• _RECORDED INFORMATION_:
------
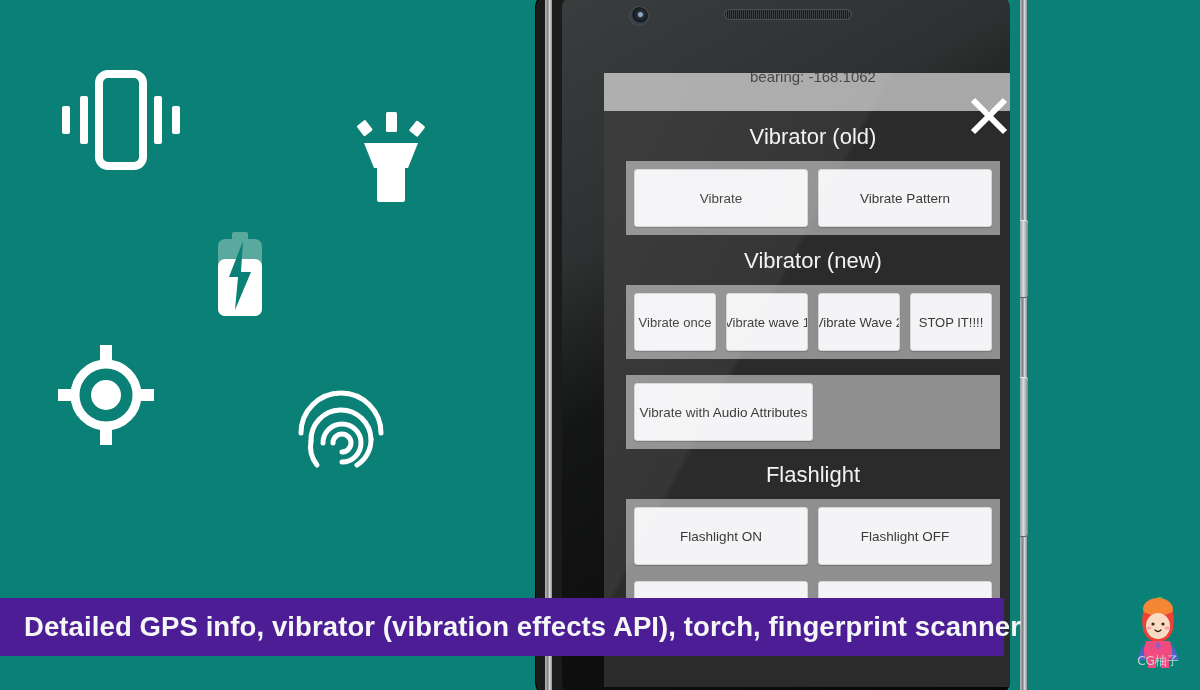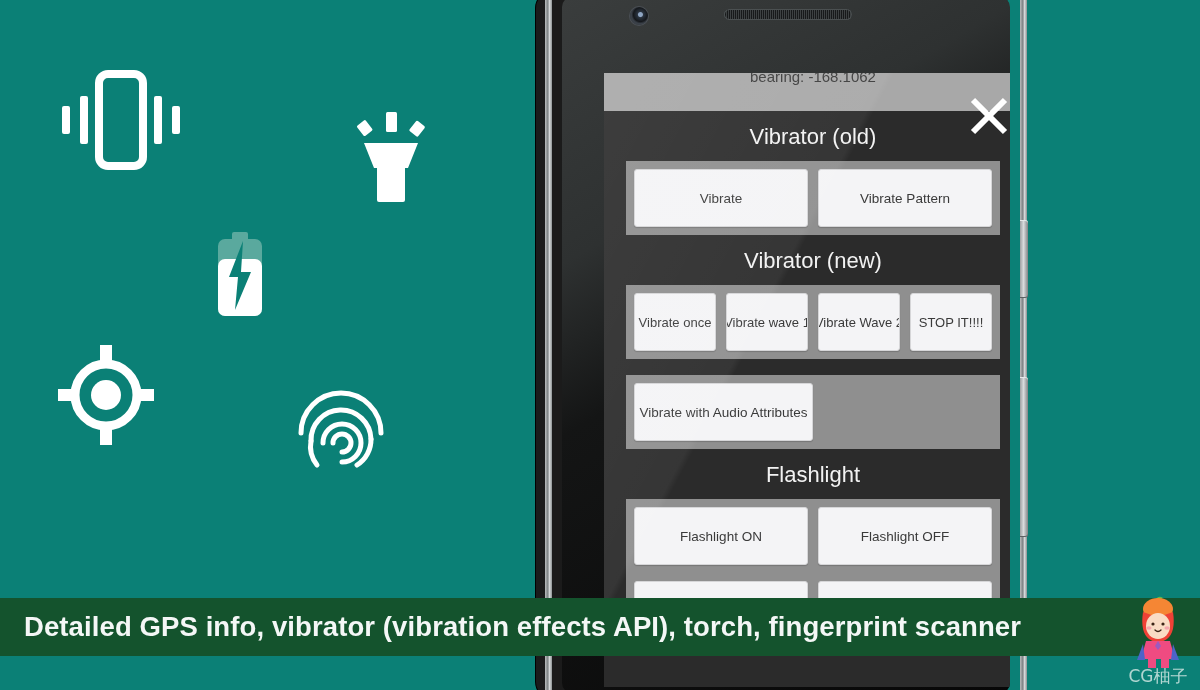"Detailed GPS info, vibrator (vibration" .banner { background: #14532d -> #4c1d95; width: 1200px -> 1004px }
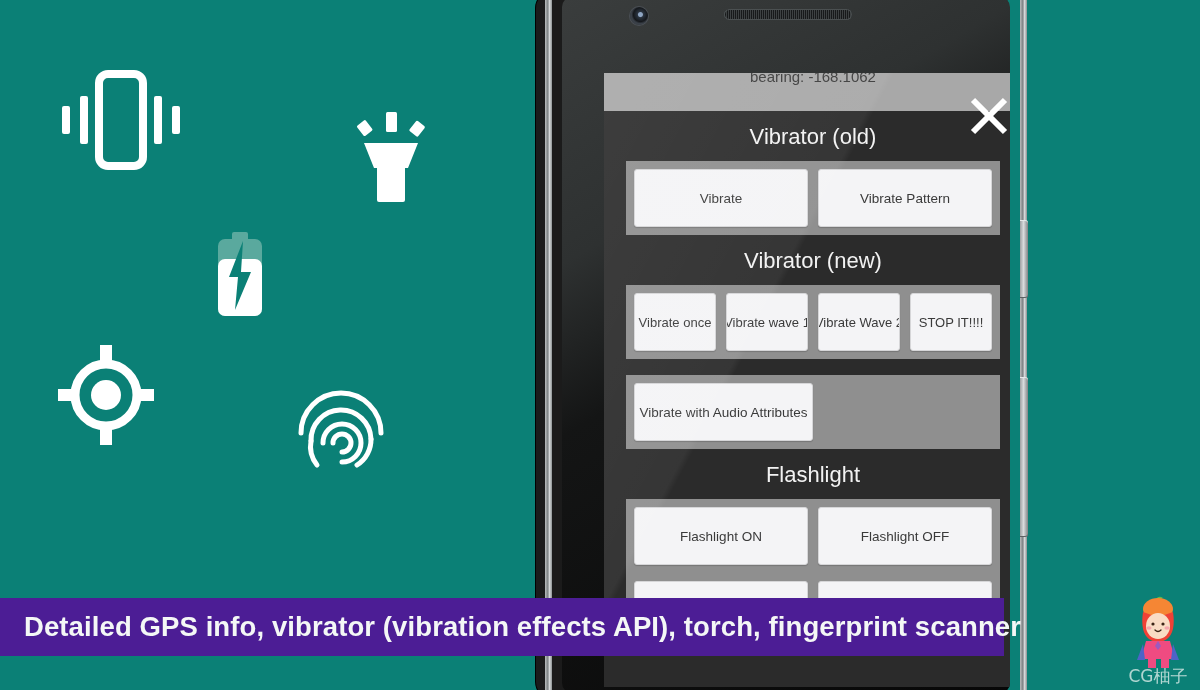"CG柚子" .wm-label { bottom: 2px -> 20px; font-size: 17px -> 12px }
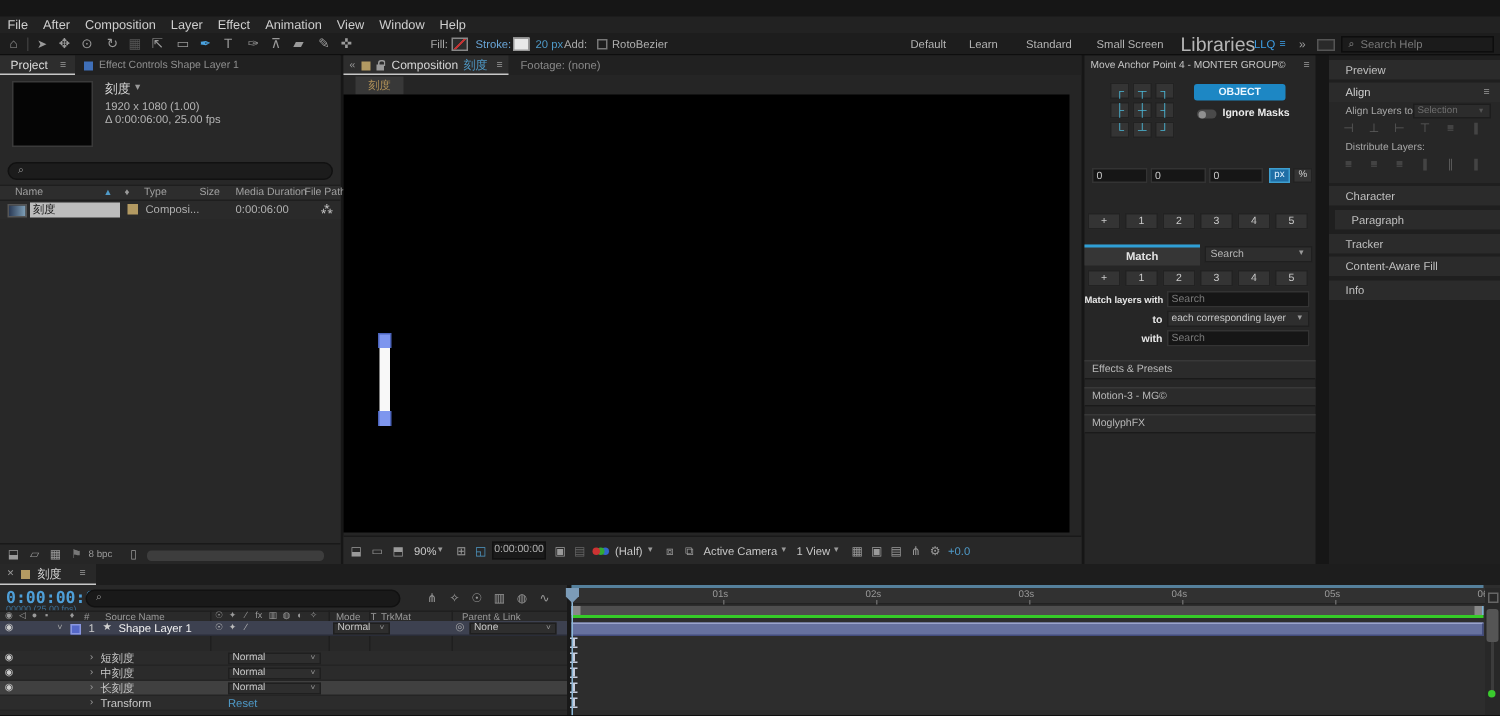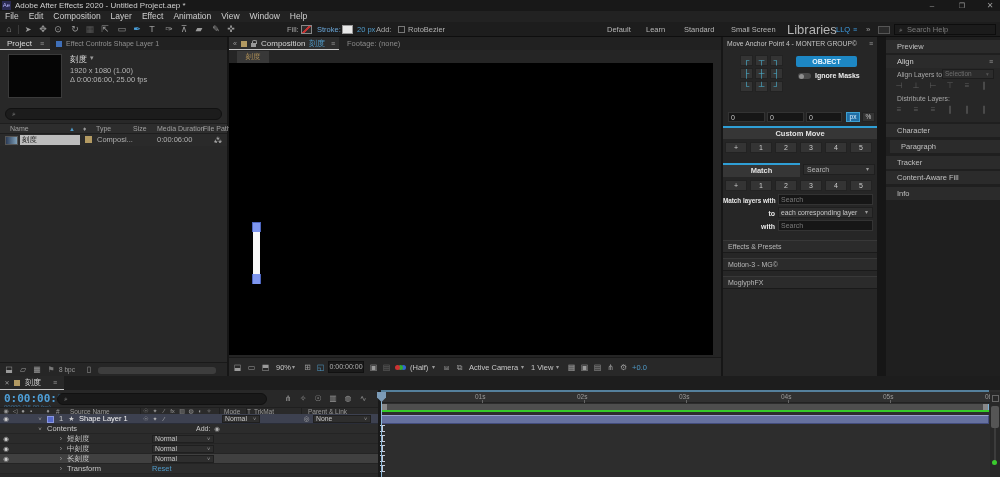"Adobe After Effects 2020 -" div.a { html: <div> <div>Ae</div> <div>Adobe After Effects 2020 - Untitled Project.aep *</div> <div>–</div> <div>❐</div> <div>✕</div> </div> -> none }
------
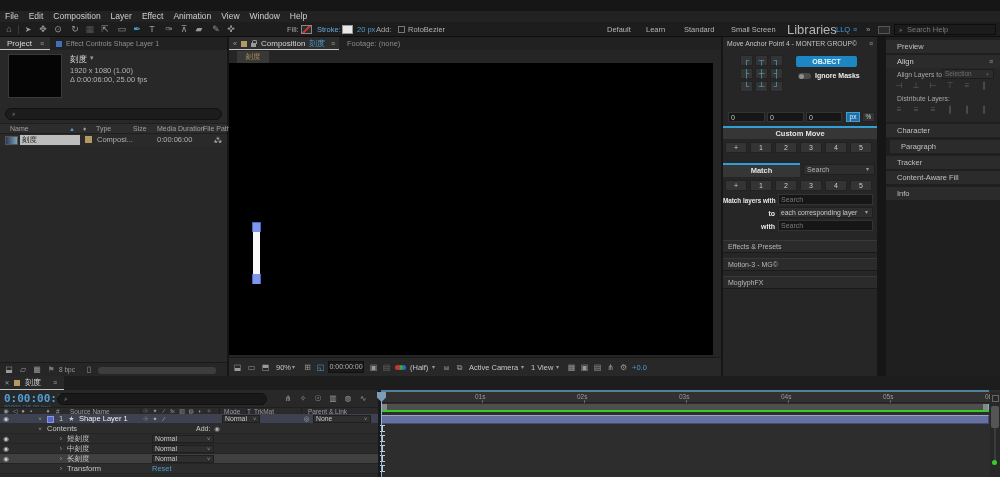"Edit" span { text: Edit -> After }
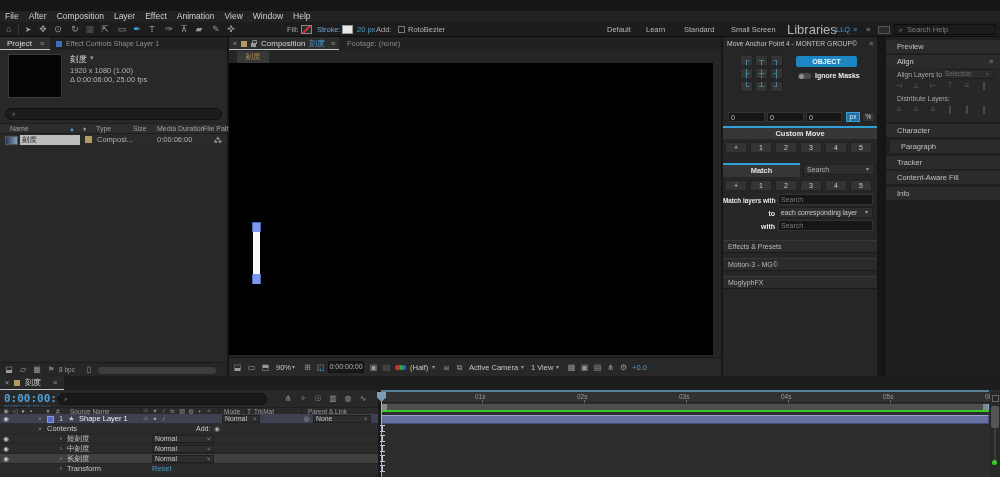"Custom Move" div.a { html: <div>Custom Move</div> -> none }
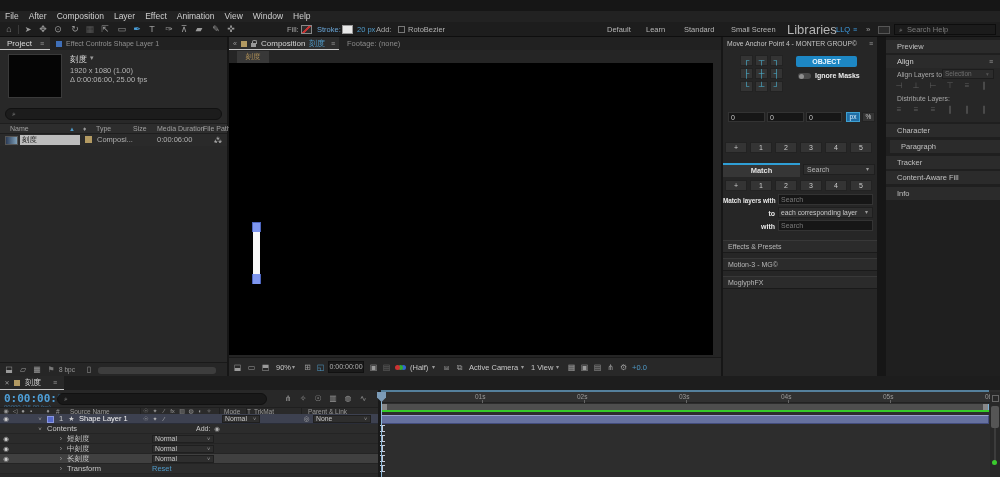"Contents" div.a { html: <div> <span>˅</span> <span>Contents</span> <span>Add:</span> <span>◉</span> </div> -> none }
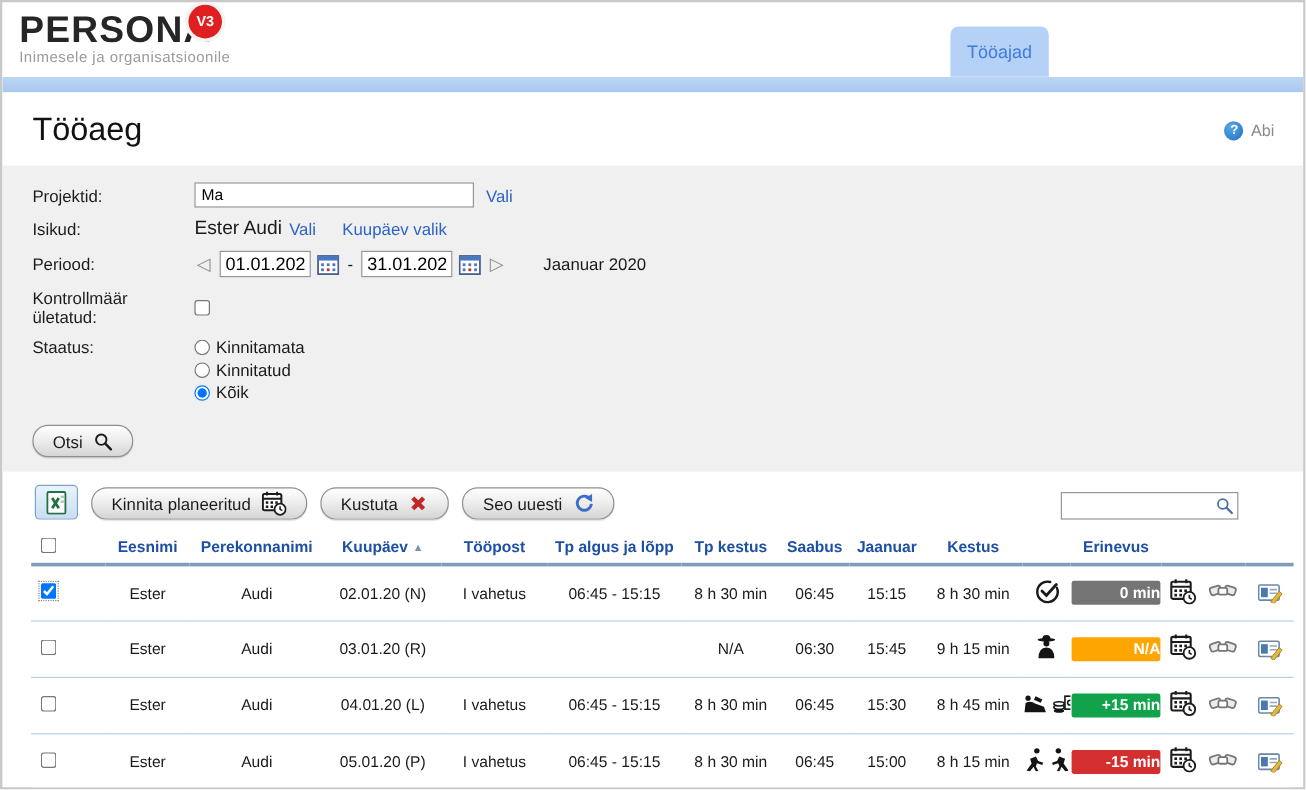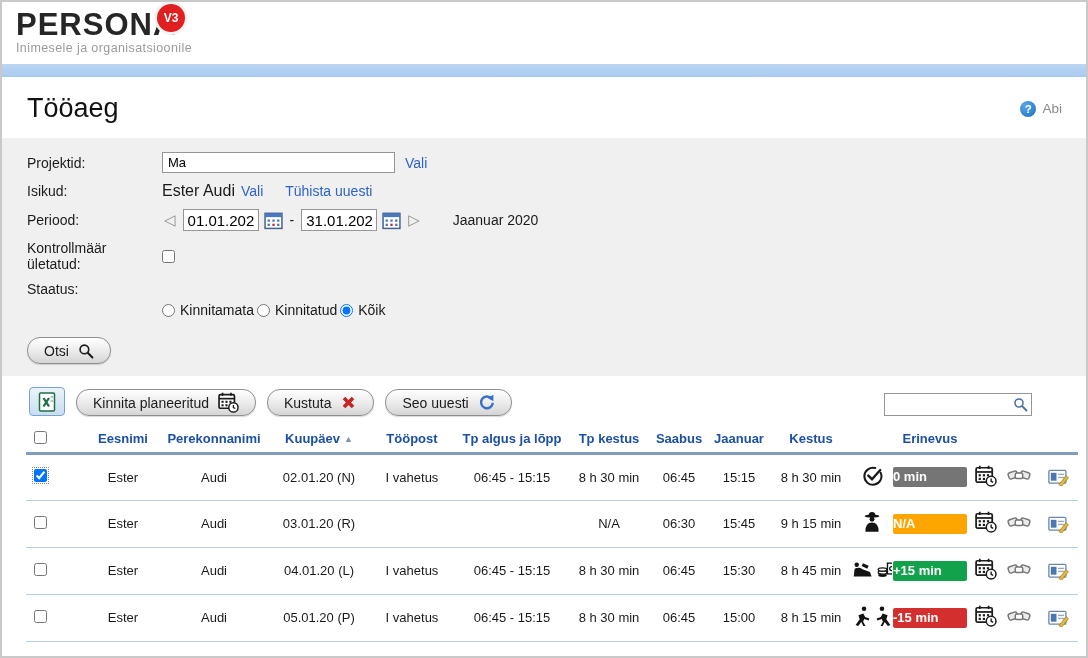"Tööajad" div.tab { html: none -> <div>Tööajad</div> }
------
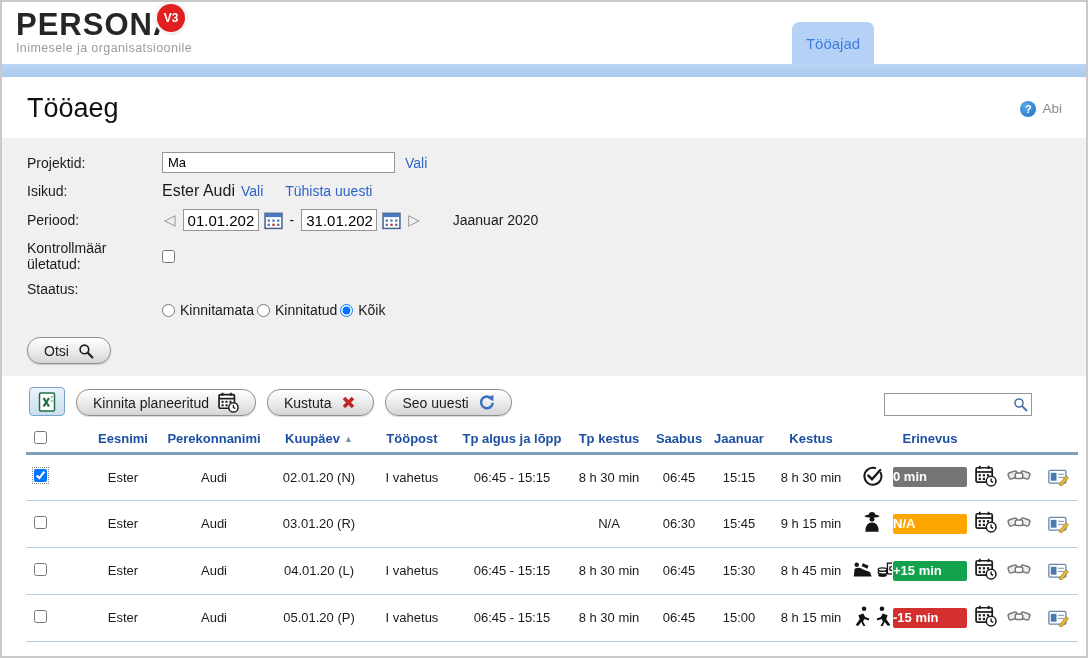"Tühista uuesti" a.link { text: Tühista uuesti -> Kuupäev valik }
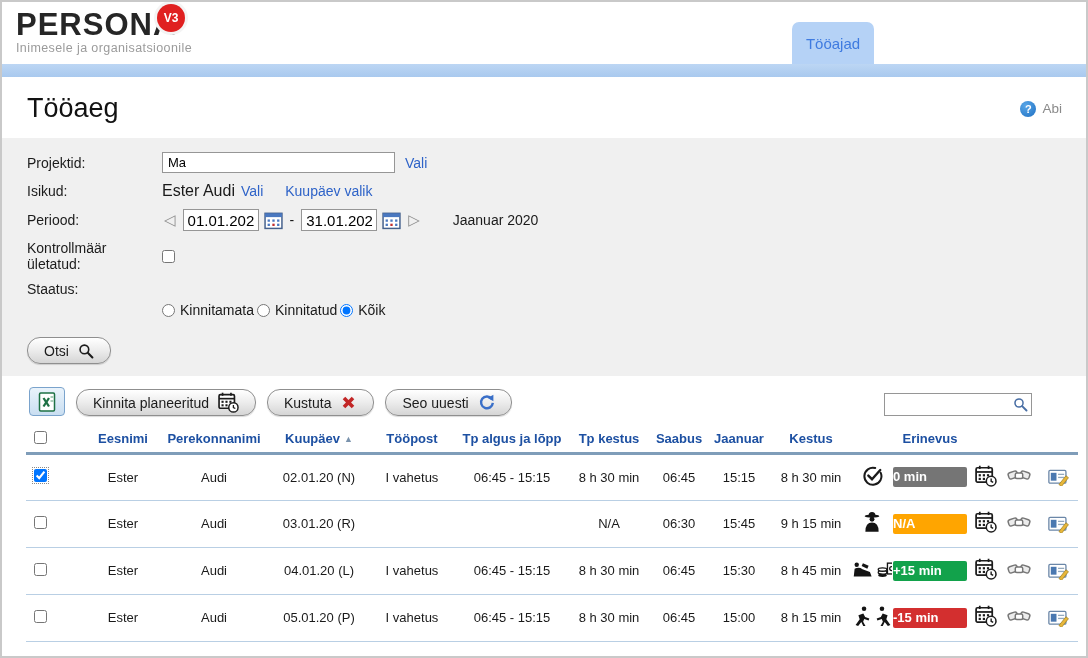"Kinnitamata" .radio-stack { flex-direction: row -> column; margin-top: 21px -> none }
------
• _WHAT YOU WILL DO_:
Pictures in the entries do not go into the copy. Print only the lines starting at the one containing "GPS info, vibrator" and ending at the one containing "bottom: 2px ->", exactly as they appear.

• _EXPECTED ANSWER_:
"Detailed GPS info, vibrator (vibration" .banner { background: #14532d -> #4c1d95; width: 1200px -> 1004px }
"CG柚子" .wm-label { bottom: 2px -> 20px; font-size: 17px -> 12px }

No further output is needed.